*TASK INSTRUCTIONS*.
Would you please copy the entries exactly, leaving every picture aside?

Saved entries
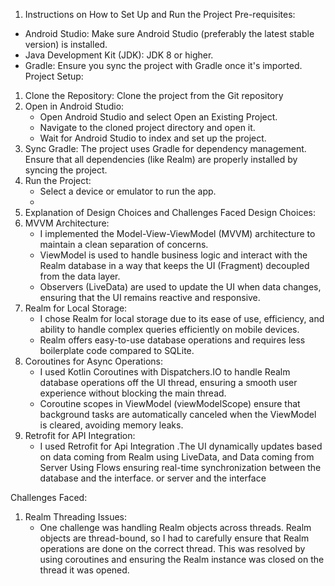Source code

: 1. Instructions on How to Set Up and Run the Project
Pre-requisites:
* Android Studio: Make sure Android Studio (preferably the latest stable version) is installed.
* Java Development Kit (JDK): JDK 8 or higher.
* Gradle: Ensure you sync the project with Gradle once it's imported.
Project Setup:
1. Clone the Repository: Clone the project from the Git repository 
2. Open in Android Studio:
    * Open Android Studio and select Open an Existing Project.
    * Navigate to the cloned project directory and open it.
    * Wait for Android Studio to index and set up the project.
3. Sync Gradle: The project uses Gradle for dependency management. Ensure that all dependencies (like Realm) are properly installed by syncing the project.
4. Run the Project:
    * Select a device or emulator to run the app.
    * 
2. Explanation of Design Choices and Challenges Faced
Design Choices:
1. MVVM Architecture:
    * I implemented the Model-View-ViewModel (MVVM) architecture to maintain a clean separation of concerns.
    * ViewModel is used to handle business logic and interact with the Realm database in a way that keeps the UI (Fragment) decoupled from the data layer.
    * Observers (LiveData) are used to update the UI when data changes, ensuring that the UI remains reactive and responsive.
2. Realm for Local Storage:
    * I chose Realm for local storage due to its ease of use, efficiency, and ability to handle complex queries efficiently on mobile devices.
    * Realm offers easy-to-use database operations and requires less boilerplate code compared to SQLite.
3. Coroutines for Async Operations:
    * I used Kotlin Coroutines with Dispatchers.IO to handle Realm database operations off the UI thread, ensuring a smooth user experience without blocking the main thread.
    * Coroutine scopes in ViewModel (viewModelScope) ensure that background tasks are automatically canceled when the ViewModel is cleared, avoiding memory leaks.
4. Retrofit for API Integration:
    * I used Retrofit for Api Integration .The UI dynamically updates based on data coming from Realm using LiveData, and Data coming from Server Using Flows ensuring real-time synchronization between the database and the interface. or server and the interface


Challenges Faced:
1. Realm Threading Issues:
    * One challenge was handling Realm objects across threads. Realm objects are thread-bound, so I had to carefully ensure that Realm operations are done on the correct thread. This was resolved by using coroutines and ensuring the Realm instance was closed on the thread it was opened.
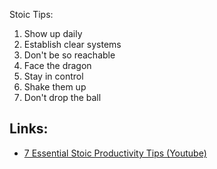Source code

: Stoic Tips:
1. Show up daily
2. Establish clear systems
3. Don't be so reachable
4. Face the dragon
5. Stay in control
6. Shake them up
7. Don't drop the ball

## Links:
- [7 Essential Stoic Productivity Tips (Youtube)](https://www.youtube.com/watch?v=hzuYw5ib-B4)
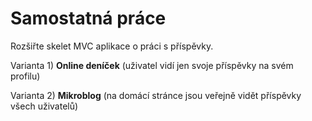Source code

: # Samostatná práce

Rozšiřte skelet MVC aplikace o práci s příspěvky.

Varianta 1) **Online deníček** (uživatel vidí jen svoje příspěvky na svém profilu)

Varianta 2) **Mikroblog** (na domácí stránce jsou veřejně vidět příspěvky všech uživatelů)

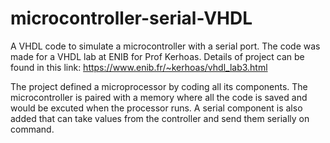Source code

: # microcontroller-serial-VHDL

A VHDL code to simulate a microcontroller with a serial port.
The code was made for a VHDL lab at ENIB for Prof Kerhoas.
Details of project can be found in this link: https://www.enib.fr/~kerhoas/vhdl_lab3.html

The project defined a microprocessor by coding all its components. 
The microcontroller is paired with a memory where all the code is saved and would be excuted when the processor runs.
A serial component is also added that can take values from the controller and send them serially on command.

*WRITTEN SOLUTION*.
Source code

: 1. Instructions on How to Set Up and Run the Project
Pre-requisites:
* Android Studio: Make sure Android Studio (preferably the latest stable version) is installed.
* Java Development Kit (JDK): JDK 8 or higher.
* Gradle: Ensure you sync the project with Gradle once it's imported.
Project Setup:
1. Clone the Repository: Clone the project from the Git repository 
2. Open in Android Studio:
    * Open Android Studio and select Open an Existing Project.
    * Navigate to the cloned project directory and open it.
    * Wait for Android Studio to index and set up the project.
3. Sync Gradle: The project uses Gradle for dependency management. Ensure that all dependencies (like Realm) are properly installed by syncing the project.
4. Run the Project:
    * Select a device or emulator to run the app.
    * 
2. Explanation of Design Choices and Challenges Faced
Design Choices:
1. MVVM Architecture:
    * I implemented the Model-View-ViewModel (MVVM) architecture to maintain a clean separation of concerns.
    * ViewModel is used to handle business logic and interact with the Realm database in a way that keeps the UI (Fragment) decoupled from the data layer.
    * Observers (LiveData) are used to update the UI when data changes, ensuring that the UI remains reactive and responsive.
2. Realm for Local Storage:
    * I chose Realm for local storage due to its ease of use, efficiency, and ability to handle complex queries efficiently on mobile devices.
    * Realm offers easy-to-use database operations and requires less boilerplate code compared to SQLite.
3. Coroutines for Async Operations:
    * I used Kotlin Coroutines with Dispatchers.IO to handle Realm database operations off the UI thread, ensuring a smooth user experience without blocking the main thread.
    * Coroutine scopes in ViewModel (viewModelScope) ensure that background tasks are automatically canceled when the ViewModel is cleared, avoiding memory leaks.
4. Retrofit for API Integration:
    * I used Retrofit for Api Integration .The UI dynamically updates based on data coming from Realm using LiveData, and Data coming from Server Using Flows ensuring real-time synchronization between the database and the interface. or server and the interface


Challenges Faced:
1. Realm Threading Issues:
    * One challenge was handling Realm objects across threads. Realm objects are thread-bound, so I had to carefully ensure that Realm operations are done on the correct thread. This was resolved by using coroutines and ensuring the Realm instance was closed on the thread it was opened.
Source code

: Stoic Tips:
1. Show up daily
2. Establish clear systems
3. Don't be so reachable
4. Face the dragon
5. Stay in control
6. Shake them up
7. Don't drop the ball

## Links:
- [7 Essential Stoic Productivity Tips (Youtube)](https://www.youtube.com/watch?v=hzuYw5ib-B4)
Source code

: # Samostatná práce

Rozšiřte skelet MVC aplikace o práci s příspěvky.

Varianta 1) **Online deníček** (uživatel vidí jen svoje příspěvky na svém profilu)

Varianta 2) **Mikroblog** (na domácí stránce jsou veřejně vidět příspěvky všech uživatelů)

Source code

: # microcontroller-serial-VHDL

A VHDL code to simulate a microcontroller with a serial port.
The code was made for a VHDL lab at ENIB for Prof Kerhoas.
Details of project can be found in this link: https://www.enib.fr/~kerhoas/vhdl_lab3.html

The project defined a microprocessor by coding all its components. 
The microcontroller is paired with a memory where all the code is saved and would be excuted when the processor runs.
A serial component is also added that can take values from the controller and send them serially on command.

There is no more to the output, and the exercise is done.